Reading

When AI Becomes an Advisor: A Comparative Study of Large Language Models and Human Advice in Digital Health Consultation

A joint research team from the University of Toronto and Harvard University published a paper at CHI 2026. Through a two-part study involving 210 participants, they found that advice generated by GPT-4o significantly outperforms top-voted human advice on Reddit in terms of effectiveness, warmth, and willingness to seek advice again, providing important insights for the design of AI-driven health consultation systems.

生成式引擎优化大语言模型AI建议数字健康人机协作CHI 2026GPT-4o众包算法策展

Published 2026-04-13 08:00Recent activity 2026-04-16 23:54Estimated read 7 min

When AI Becomes an Advisor: A Comparative Study of Large Language Models and Human Advice in Digital Health Consultation

Section 01

[Introduction] AI Advice vs. Human Advice: CHI 2026 Study Reveals GPT-4o's Comprehensive Advantages in Digital Health Consultation

A joint research team from the University of Toronto and Harvard University published a paper at CHI 2026. Through a two-part study involving 210 participants, they found that health advice generated by GPT-4o significantly outperforms top-voted human advice on Reddit in terms of effectiveness, warmth, and willingness to seek advice again. Additionally, they explored a new model of algorithmic curation for human-AI collaboration, providing important insights for the design of AI-driven health consultation systems.

Section 02

Research Background and Motivation: Can AI Advice Surpass Human Wisdom?
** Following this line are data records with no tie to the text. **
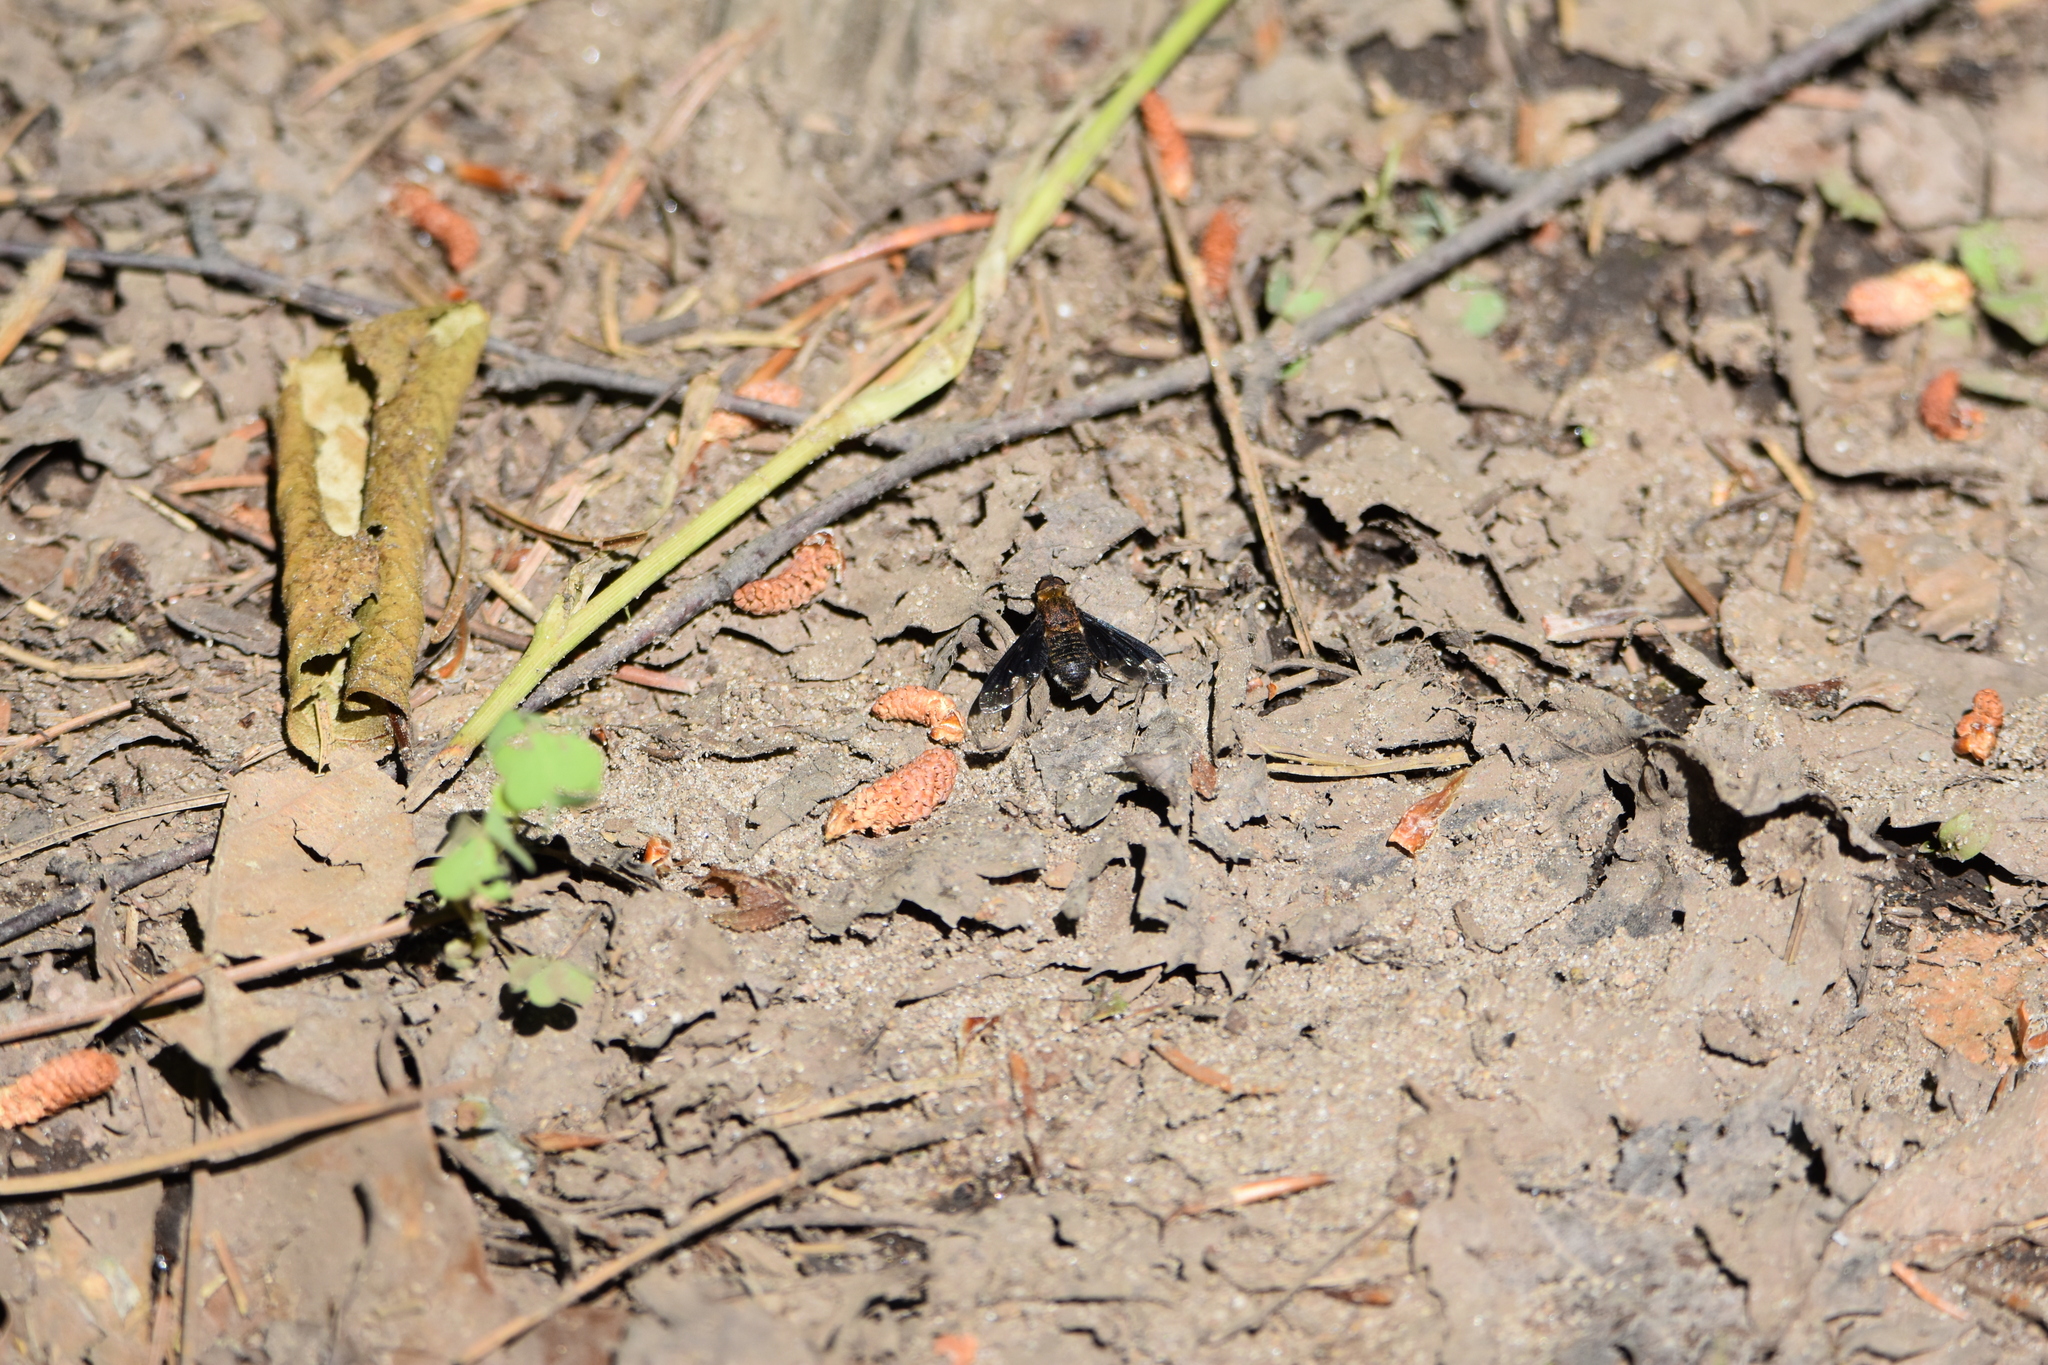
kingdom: Animalia
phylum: Arthropoda
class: Insecta
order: Diptera
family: Bombyliidae
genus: Hemipenthes
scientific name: Hemipenthes webberi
Seeking advice is one of the core human behaviors reshaped by the Internet. From early forum communities to today's Q&A platforms, the web has always served as a platform for crowdsourced public guidance. With the rise of large language models (LLMs), the way advice is obtained has undergone a second transformation—people are now turning directly to AI for life guidance. However, key questions remain: What is the quality of LLM-generated advice? Especially in highly personal and emotional scenarios like daily well-being, can AI advice match or even surpass human wisdom? This study aims to systematically answer this question.

Section 03

Research Design and Methods: Two-Part Study + 210 Participants

The research team designed two complementary studies, recruiting a total of 210 participants. In the first study, experts conducted a blind comparison between top-voted human comments on Reddit and LLM-generated advice. The second study explored the possibility of algorithmic curation—how to organically combine human and AI advice. The research scenarios focused on daily well-being issues, covering common consultation areas such as interpersonal relationships, career development, and mental health, ensuring practicality and reference value for real-world scenarios.

Section 04

Key Findings: GPT-4o Outperforms Across Key Metrics

Effectiveness

Expert evaluations show that GPT-4o-generated advice is more structured and actionable, avoiding subjective assumptions and emotional expressions in human advice, and performing better in problem-solving.

Warmth

GPT-4o demonstrates a nuanced understanding of human emotions, using appropriate language to convey empathy—outperforming some human commenters who were cold or direct due to bias or inappropriate expression.

Willingness to Seek Again

Participants were more willing to seek advice from AI again, reflecting AI's potential in building long-term user trust and satisfaction.

Model Comparison

GPT-4o outperformed GPT-5 in all metrics, except for a slight disadvantage in the 'flattery' dimension. This suggests that improvements in benchmark tests do not necessarily translate directly into practical application advantages, and advice generation requires specialized optimization.

Section 05

Algorithmic Curation: Potential of a Hybrid Model for Human-AI Collaboration

The second study found that human comments can be 'polished' to a level competitive with AI-generated content through algorithmic curation. This indicates that the future advice ecosystem does not have to be an either-or choice; a hybrid model can be built: AI provides structured, high-quality initial advice, and human experts review, supplement, and add emotional refinement.

Section 06

Implications for GEO and AI Search

New Standards for Content Quality: After AI becomes the main channel for information, content needs to meet 'dual optimization' for both human readers and AI systems.
Credibility and Transparency: Displaying content sources, basis, and limitations helps build user trust.
Advantages of Structured Content: The effectiveness of AI advice stems from its structure and actionability. Creators need to use clear structures and provide executable steps to enhance AI visibility.

Section 07

Research Limitations and Future Directions

Limitations: Focused on the field of well-being advice, so generalizability needs to be verified; AI advice has the risk of 'flattery' by over-catering to users. Future directions: Incorporate multiple evaluation dimensions such as long-term effect tracking and real user satisfaction surveys.

Section 08

Conclusion: AI Redefines the Way Advice is Obtained

This study depicts a picture of AI redefining the way advice is obtained. GPT-4o's comprehensive victory verifies the practical value of LLMs, providing confidence for AI applications in fields such as digital health consultation and online education. For GEO and AI search professionals, optimization in the AI era needs to combine technical capabilities with an understanding of human needs to build an intelligent advice ecosystem that truly benefits users.